[[ Supplied information open ]]

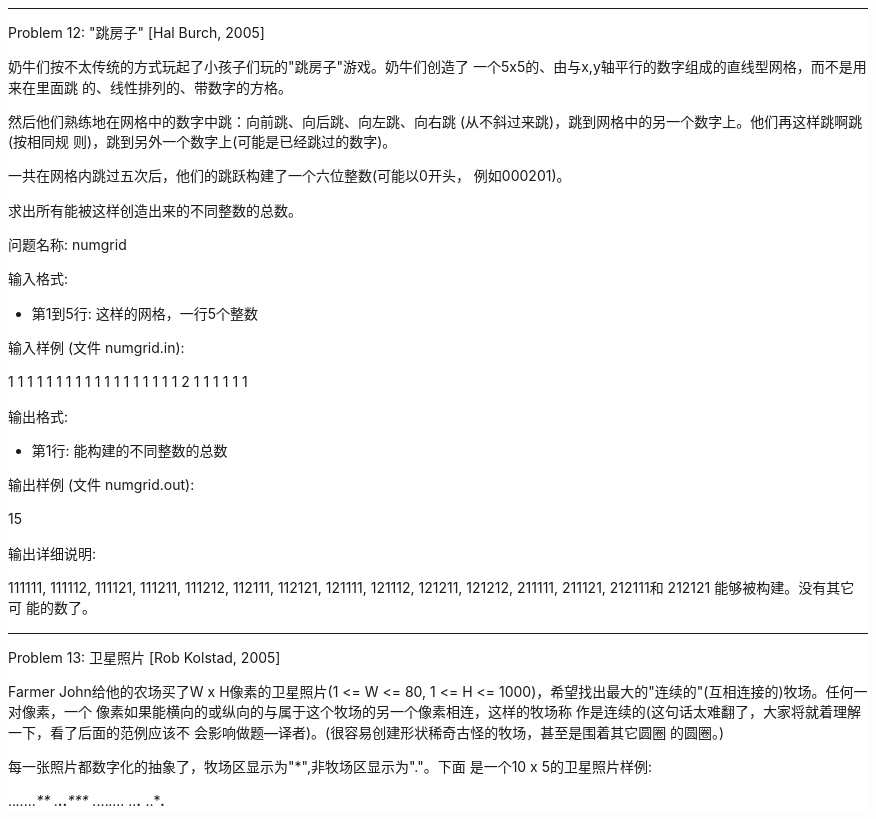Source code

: **********************************************************************

Problem 12: "跳房子" [Hal Burch, 2005]

奶牛们按不太传统的方式玩起了小孩子们玩的"跳房子"游戏。奶牛们创造了
一个5x5的、由与x,y轴平行的数字组成的直线型网格，而不是用来在里面跳
的、线性排列的、带数字的方格。

然后他们熟练地在网格中的数字中跳：向前跳、向后跳、向左跳、向右跳
(从不斜过来跳)，跳到网格中的另一个数字上。他们再这样跳啊跳(按相同规
则)，跳到另外一个数字上(可能是已经跳过的数字)。

一共在网格内跳过五次后，他们的跳跃构建了一个六位整数(可能以0开头，
例如000201)。

求出所有能被这样创造出来的不同整数的总数。

问题名称: numgrid

输入格式:

* 第1到5行: 这样的网格，一行5个整数

输入样例 (文件 numgrid.in):

1 1 1 1 1
1 1 1 1 1
1 1 1 1 1
1 1 1 2 1
1 1 1 1 1

输出格式:

* 第1行: 能构建的不同整数的总数

输出样例 (文件 numgrid.out):

15

输出详细说明:

111111, 111112, 111121, 111211, 111212, 112111, 112121, 121111, 121112,
121211, 121212, 211111, 211121, 212111和 212121 能够被构建。没有其它可
能的数了。

**********************************************************************

Problem 13: 卫星照片 [Rob Kolstad, 2005]

Farmer John给他的农场买了W x H像素的卫星照片(1 <= W <= 80, 1 <= H
<= 1000)，希望找出最大的"连续的"(互相连接的)牧场。任何一对像素，一个
像素如果能横向的或纵向的与属于这个牧场的另一个像素相连，这样的牧场称
作是连续的(这句话太难翻了，大家将就着理解一下，看了后面的范例应该不
会影响做题—译者)。(很容易创建形状稀奇古怪的牧场，甚至是围着其它圆圈
的圆圈。)

每一张照片都数字化的抽象了，牧场区显示为"*",非牧场区显示为"."。下面
是一个10 x 5的卫星照片样例:
 
..*.....**
.**..*****
.*...*....
..****.***
..****.***
 
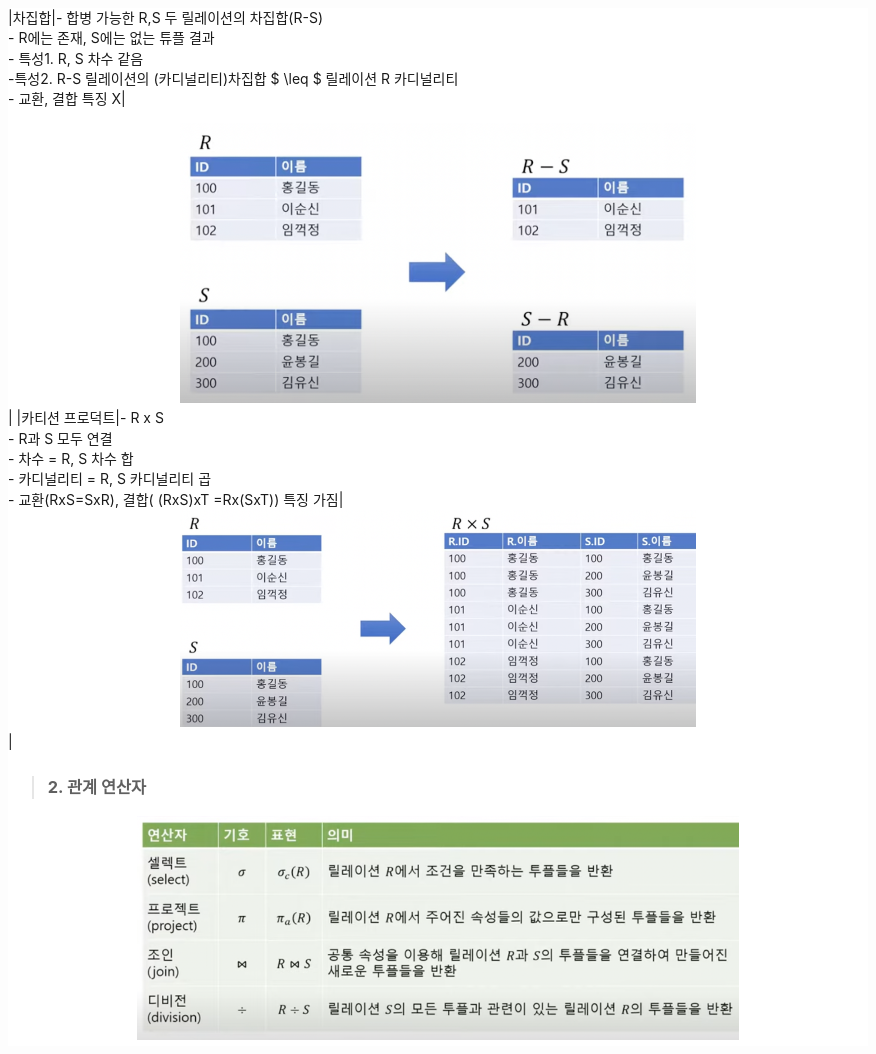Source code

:   |차집합|- 합병 가능한 R,S 두 릴레이션의 차집합(R-S)</br> - R에는 존재, S에는 없는 튜플 결과 <br/> - 특성1. R, S 차수 같음 <br/> -특성2. R-S 릴레이션의 (카디널리티)차집합 $ \leq $ 릴레이션 R 카디널리티 <br/>- 교환, 결합 특징 X|<center><img src= "./fig6.jpg" width="60%"></center>|
  |카티션 프로덕트|- R x S <br/> - R과 S 모두 연결 <br/> - 차수 = R, S 차수 합 <br/> - 카디널리티 = R, S 카디널리티 곱 <br/> - 교환(RxS=SxR), 결합( (RxS)xT =Rx(SxT)) 특징 가짐|<center><img src= "./fig7.jpg" width="60%"></center>|

> ### 2. 관계 연산자
  <center><img src= "./fig8.jpg" width="70%"></center>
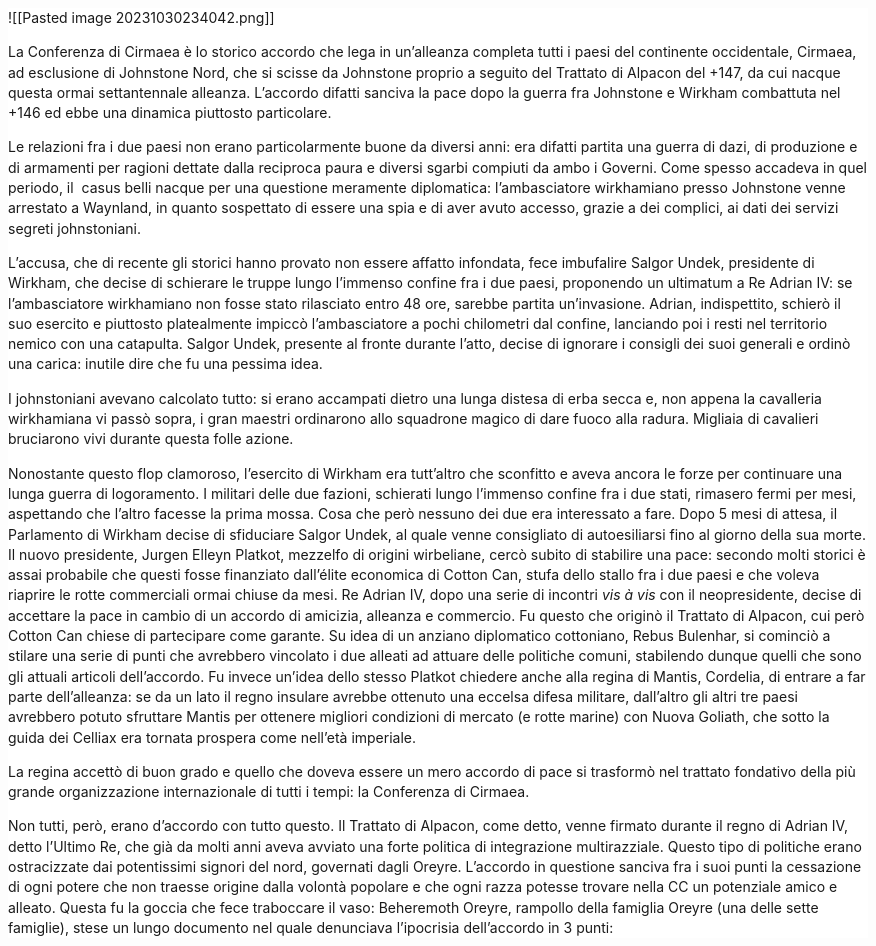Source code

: ![[Pasted image 20231030234042.png]]

La Conferenza di Cirmaea è lo storico accordo che lega in un’alleanza completa tutti i paesi del continente occidentale, Cirmaea, ad esclusione di Johnstone Nord, che si scisse da Johnstone proprio a seguito del Trattato di Alpacon del +147, da cui nacque questa ormai settantennale alleanza. L’accordo difatti sanciva la pace dopo la guerra fra Johnstone e Wirkham combattuta nel +146 ed ebbe una dinamica piuttosto particolare.

Le relazioni fra i due paesi non erano particolarmente buone da diversi anni: era difatti partita una guerra di dazi, di produzione e di armamenti per ragioni dettate dalla reciproca paura e diversi sgarbi compiuti da ambo i Governi. Come spesso accadeva in quel periodo, il  casus belli nacque per una questione meramente diplomatica: l’ambasciatore wirkhamiano presso Johnstone venne arrestato a Waynland, in quanto sospettato di essere una spia e di aver avuto accesso, grazie a dei complici, ai dati dei servizi segreti johnstoniani.

L’accusa, che di recente gli storici hanno provato non essere affatto infondata, fece imbufalire Salgor Undek, presidente di Wirkham, che decise di schierare le truppe lungo l’immenso confine fra i due paesi, proponendo un ultimatum a Re Adrian IV: se l’ambasciatore wirkhamiano non fosse stato rilasciato entro 48 ore, sarebbe partita un’invasione. Adrian, indispettito, schierò il suo esercito e piuttosto platealmente impiccò l’ambasciatore a pochi chilometri dal confine, lanciando poi i resti nel territorio nemico con una catapulta. Salgor Undek, presente al fronte durante l’atto, decise di ignorare i consigli dei suoi generali e ordinò una carica: inutile dire che fu una pessima idea.

I johnstoniani avevano calcolato tutto: si erano accampati dietro una lunga distesa di erba secca e, non appena la cavalleria wirkhamiana vi passò sopra, i gran maestri ordinarono allo squadrone magico di dare fuoco alla radura. Migliaia di cavalieri bruciarono vivi durante questa folle azione.

Nonostante questo flop clamoroso, l’esercito di Wirkham era tutt’altro che sconfitto e aveva ancora le forze per continuare una lunga guerra di logoramento. I militari delle due fazioni, schierati lungo l’immenso confine fra i due stati, rimasero fermi per mesi, aspettando che l’altro facesse la prima mossa. Cosa che però nessuno dei due era interessato a fare. Dopo 5 mesi di attesa, il Parlamento di Wirkham decise di sfiduciare Salgor Undek, al quale venne consigliato di autoesiliarsi fino al giorno della sua morte. Il nuovo presidente, Jurgen Elleyn Platkot, mezzelfo di origini wirbeliane, cercò subito di stabilire una pace: secondo molti storici è assai probabile che questi fosse finanziato dall’élite economica di Cotton Can, stufa dello stallo fra i due paesi e che voleva riaprire le rotte commerciali ormai chiuse da mesi. Re Adrian IV, dopo una serie di incontri _vis à vis_ con il neopresidente, decise di accettare la pace in cambio di un accordo di amicizia, alleanza e commercio. Fu questo che originò il Trattato di Alpacon, cui però Cotton Can chiese di partecipare come garante. Su idea di un anziano diplomatico cottoniano, Rebus Bulenhar, si cominciò a stilare una serie di punti che avrebbero vincolato i due alleati ad attuare delle politiche comuni, stabilendo dunque quelli che sono gli attuali articoli dell’accordo. Fu invece un’idea dello stesso Platkot chiedere anche alla regina di Mantis, Cordelia, di entrare a far parte dell’alleanza: se da un lato il regno insulare avrebbe ottenuto una eccelsa difesa militare, dall’altro gli altri tre paesi avrebbero potuto sfruttare Mantis per ottenere migliori condizioni di mercato (e rotte marine) con Nuova Goliath, che sotto la guida dei Celliax era tornata prospera come nell’età imperiale.

La regina accettò di buon grado e quello che doveva essere un mero accordo di pace si trasformò nel trattato fondativo della più grande organizzazione internazionale di tutti i tempi: la Conferenza di Cirmaea.

Non tutti, però, erano d’accordo con tutto questo. Il Trattato di Alpacon, come detto, venne firmato durante il regno di Adrian IV, detto l’Ultimo Re, che già da molti anni aveva avviato una forte politica di integrazione multirazziale. Questo tipo di politiche erano ostracizzate dai potentissimi signori del nord, governati dagli Oreyre. L’accordo in questione sanciva fra i suoi punti la cessazione di ogni potere che non traesse origine dalla volontà popolare e che ogni razza potesse trovare nella CC un potenziale amico e alleato. Questa fu la goccia che fece traboccare il vaso: Beheremoth Oreyre, rampollo della famiglia Oreyre (una delle sette famiglie), stese un lungo documento nel quale denunciava l’ipocrisia dell’accordo in 3 punti:
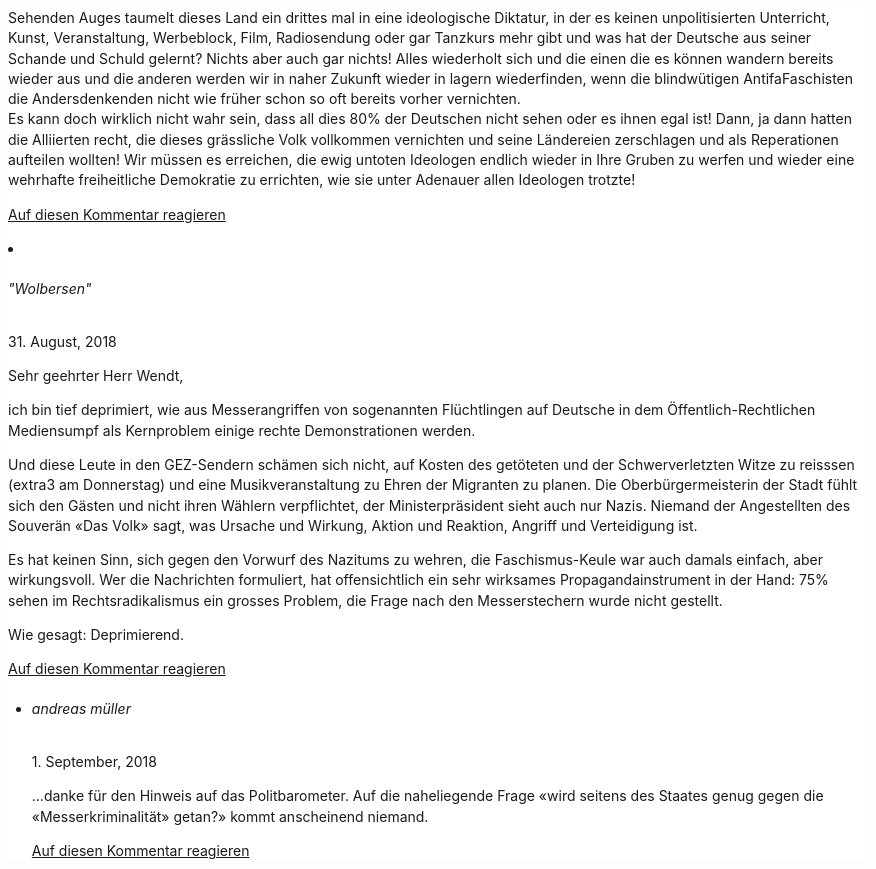 Sehenden Auges taumelt dieses Land ein drittes mal in eine ideologische Diktatur, in der es keinen unpolitisierten Unterricht, Kunst, Veranstaltung, Werbeblock, Film, Radiosendung oder gar Tanzkurs mehr gibt und was hat der Deutsche aus seiner Schande und Schuld gelernt? Nichts aber auch gar nichts! Alles wiederholt sich und die einen die es können wandern bereits wieder aus und die anderen werden wir in naher Zukunft wieder in lagern wiederfinden, wenn die blindwütigen AntifaFaschisten die Andersdenkenden nicht wie früher schon so oft bereits vorher vernichten.<br>
Es kann doch wirklich nicht wahr sein, dass all dies 80% der Deutschen nicht sehen oder es ihnen egal ist! Dann, ja dann hatten die Alliierten recht, die dieses grässliche Volk vollkommen vernichten und seine Ländereien zerschlagen und als Reperationen aufteilen wollten! Wir müssen es erreichen, die ewig untoten Ideologen endlich wieder in Ihre Gruben zu werfen und wieder eine wehrhafte freiheitliche Demokratie zu errichten, wie sie unter Adenauer allen Ideologen trotzte!

<a rel="nofollow" class="comment-reply-link" href="#comment-4899" data-commentid="4899" data-postid="7377" data-belowelement="comment-4899" data-respondelement="respond" data-replyto="Antworte auf williwob" aria-label="Antworte auf williwob">Auf diesen Kommentar reagieren</a> 


</li>
<li class="comment even thread-even depth-1 clearfix" id="li-comment-4905">
<h6 class="author">"Wolbersen"</h6> <span class="date">31. August, 2018</span>



Sehr geehrter Herr Wendt,

ich bin tief deprimiert, wie aus Messerangriffen von sogenannten Flüchtlingen auf Deutsche in dem Öffentlich-Rechtlichen Mediensumpf als Kernproblem einige rechte Demonstrationen werden.

Und diese Leute in den GEZ-Sendern schämen sich nicht, auf Kosten des getöteten und der Schwerverletzten Witze zu reisssen (extra3 am Donnerstag) und eine Musikveranstaltung zu Ehren der Migranten zu planen. Die Oberbürgermeisterin der Stadt fühlt sich den Gästen und nicht ihren Wählern verpflichtet, der Ministerpräsident sieht auch nur Nazis. Niemand der Angestellten des Souverän «Das Volk» sagt, was Ursache und Wirkung, Aktion und Reaktion, Angriff und Verteidigung ist.

Es hat keinen Sinn, sich gegen den Vorwurf des Nazitums zu wehren, die Faschismus-Keule war auch damals einfach, aber wirkungsvoll. Wer die Nachrichten formuliert, hat offensichtlich ein sehr wirksames Propagandainstrument in der Hand: 75% sehen im Rechtsradikalismus ein grosses Problem, die Frage nach den Messerstechern wurde nicht gestellt. 

Wie gesagt: Deprimierend.

<a rel="nofollow" class="comment-reply-link" href="#comment-4905" data-commentid="4905" data-postid="7377" data-belowelement="comment-4905" data-respondelement="respond" data-replyto="Antworte auf &quot;Wolbersen&quot;" aria-label="Antworte auf &quot;Wolbersen&quot;">Auf diesen Kommentar reagieren</a> 


<ul class="children">
<li class="comment odd alt depth-2 clearfix" id="li-comment-4917">
<h6 class="author">andreas müller</h6> <span class="date">1. September, 2018</span>



&#8230;danke für den Hinweis auf das Politbarometer. Auf die naheliegende Frage «wird seitens des Staates genug gegen die «Messerkriminalität» getan?» kommt anscheinend niemand.

<a rel="nofollow" class="comment-reply-link" href="#comment-4917" data-commentid="4917" data-postid="7377" data-belowelement="comment-4917" data-respondelement="respond" data-replyto="Antworte auf andreas müller" aria-label="Antworte auf andreas müller">Auf diesen Kommentar reagieren</a>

[[ Supplied information closed ]]

◆ Exercise aim ◆
Gather each line in the entries above where the string "dalla" is found.

◆ Task response ◆
Le relazioni fra i due paesi non erano particolarmente buone da diversi anni: era difatti partita una guerra di dazi, di produzione e di armamenti per ragioni dettate dalla reciproca paura e diversi sgarbi compiuti da ambo i Governi. Come spesso accadeva in quel periodo, il  casus belli nacque per una questione meramente diplomatica: l’ambasciatore wirkhamiano presso Johnstone venne arrestato a Waynland, in quanto sospettato di essere una spia e di aver avuto accesso, grazie a dei complici, ai dati dei servizi segreti johnstoniani.
Non tutti, però, erano d’accordo con tutto questo. Il Trattato di Alpacon, come detto, venne firmato durante il regno di Adrian IV, detto l’Ultimo Re, che già da molti anni aveva avviato una forte politica di integrazione multirazziale. Questo tipo di politiche erano ostracizzate dai potentissimi signori del nord, governati dagli Oreyre. L’accordo in questione sanciva fra i suoi punti la cessazione di ogni potere che non traesse origine dalla volontà popolare e che ogni razza potesse trovare nella CC un potenziale amico e alleato. Questa fu la goccia che fece traboccare il vaso: Beheremoth Oreyre, rampollo della famiglia Oreyre (una delle sette famiglie), stese un lungo documento nel quale denunciava l’ipocrisia dell’accordo in 3 punti:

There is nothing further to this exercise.